Location: Washington, DC


Chairman LEVIN. Thank you, Senator Blumenthal.
Senator Blunt.

Senator BLUNT. Thank you, Chairman.
And Senator Hagel, thank you for being here today. Thank you
for your service to the country in so many ways and your willingness
to serve again. To see your wife and your brothers there behind
you is an indication of the family commitment as well as your
personal commitment.
There are several things that I may get to in a second round on
Iran and sanctions. I was very involved in that unilateral sanctions
effort when I was in the House. We drafted some of that legislation
in my office when I was in the House.
Our relationship with Israel is of great concern to me, and it is
a priority to our efforts in the Middle East. And I think that is
largely exhausted in this first round, at least from my point of
view. I may want to come back to some of it later.
I want to talk a little bit about the ongoing structure of the force.
The Wall Street Journal in an editorial today said that the current
American military was the smallest, least modern, and least battle
ready in recent memory.
And I don't think that means we are not maybe more modern
than anybody else in the world or more battle ready than anybody
else in the world. But I think that is a recognition that our investment
and the way we have used those resources has gotten them
in a position where we maybe need to be more focused on rebuilding
than we do building down.
Secretary Panetta has been very forthcoming in his comments
about the sort of across-the-board cutting approach of sequestration.
What do we do to get our worn-out equipment and our wornout
personnel in a better position a year from now than they are
right now? And your brief strategic view of that because I don't
have very much time here.

Senator HAGEL. Yes. Senator, you have just identified one of the
priorities of the next few years at the Department of Defense. Resetting
equipment and essentially reshaping our force structure,
but also renewing our force structure.
I mean, the fact is we have been at war for 12 years. Every Senator
here knows and you have got constituents that we keep sending
these kids back and back and back to two wars. Well, of course,
there is going to be a consequence. Something is going to break
down, not only your equipment, but your manpower. And you can't
keep doing that.

=== Problem to solve ===
Reproduce the stretch of the hearing transcript from "What do we do" through "our force structure.", word for word.

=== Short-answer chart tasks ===
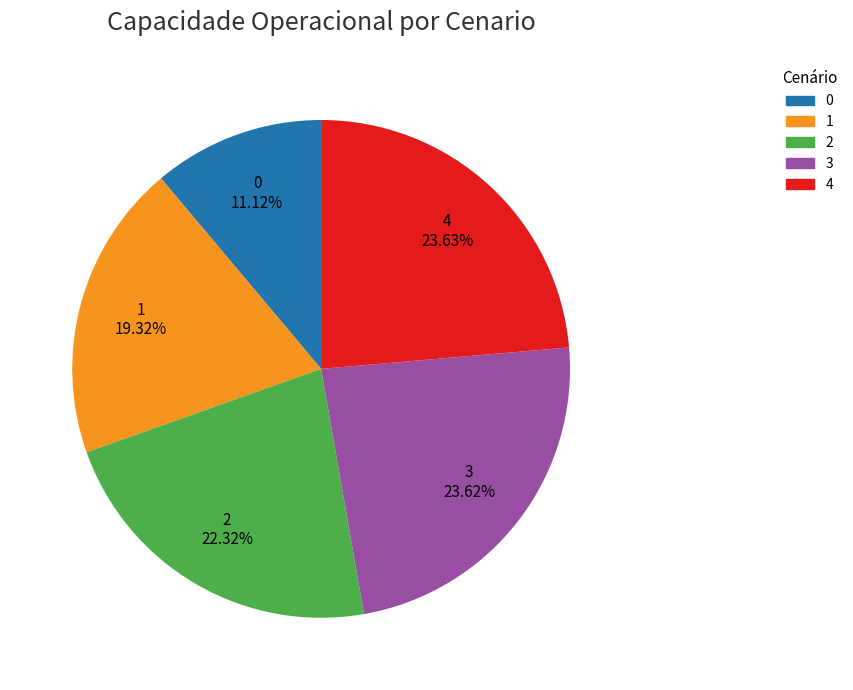

How many segments does this pie chart have?

5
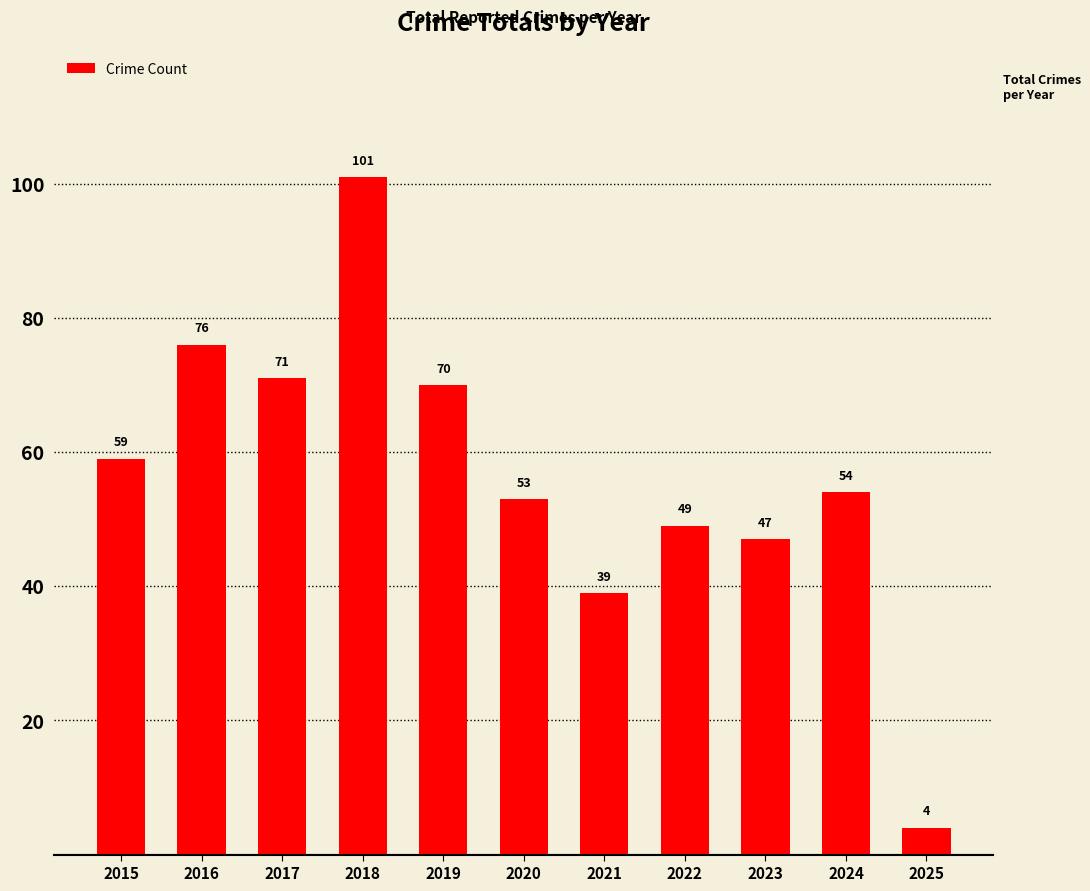

What is the difference between the second highest and second lowest values?

37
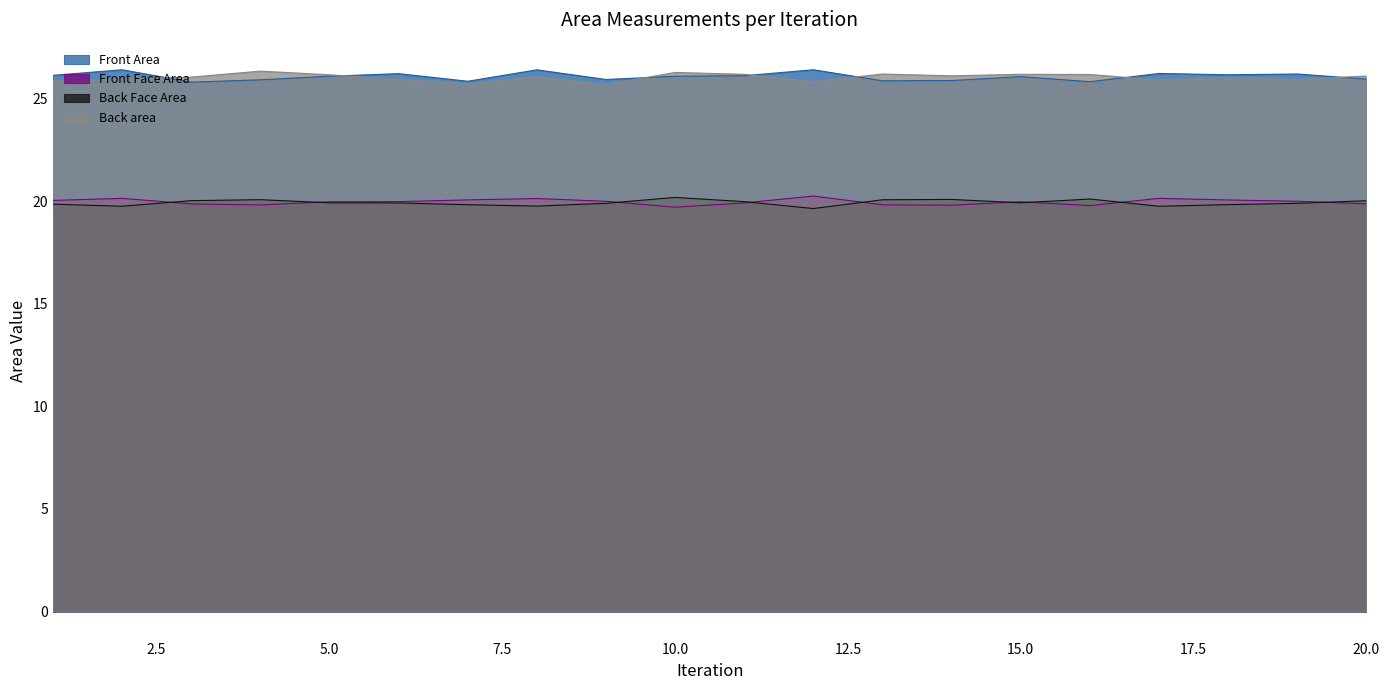

Reading left to right, what are all the values shown in this chart?

Front Area: 26.1	26.4	25.8	25.9	26.1	26.2	25.9	26.4	25.9	26.1	26.1	26.4	25.9	25.9	26.1	25.8	26.2	26.2	26.2	26.0
Front Face Area: 20.0	20.1	19.9	19.8	20.0	20.0	20.1	20.1	20.0	19.7	19.9	20.3	19.8	19.8	20.0	19.8	20.1	20.1	20.0	19.9
Back Face Area: 19.9	19.8	20.0	20.1	19.9	19.9	19.8	19.8	19.9	20.2	20.0	19.6	20.1	20.1	19.9	20.1	19.8	19.8	19.9	20.0
Back area: 25.9	26.0	26.1	26.3	26.2	26.0	25.7	26.1	25.7	26.3	26.2	25.8	26.2	26.1	26.2	26.2	25.9	26.0	25.9	26.1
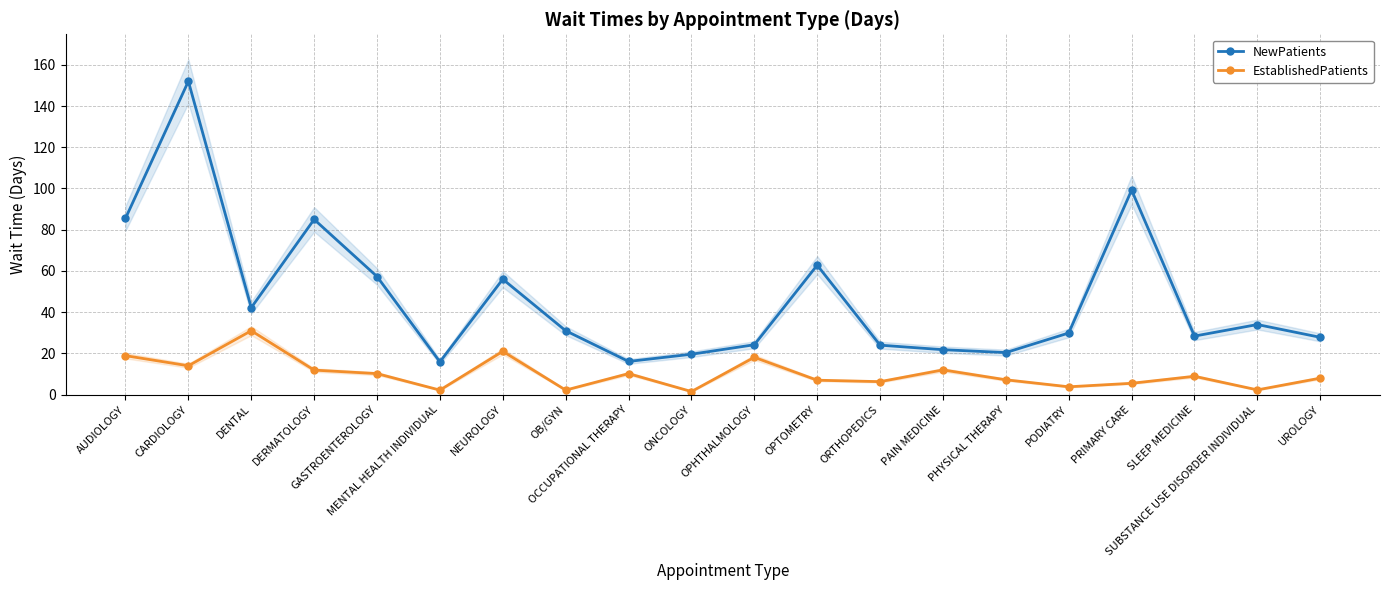

At which category is the sum across all series the highest?

CARDIOLOGY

=== Answer to this problem ===
What do we do to get our worn-out equipment and our wornout
personnel in a better position a year from now than they are
right now? And your brief strategic view of that because I don't
have very much time here.

Senator HAGEL. Yes. Senator, you have just identified one of the
priorities of the next few years at the Department of Defense. Resetting
equipment and essentially reshaping our force structure,
but also renewing our force structure.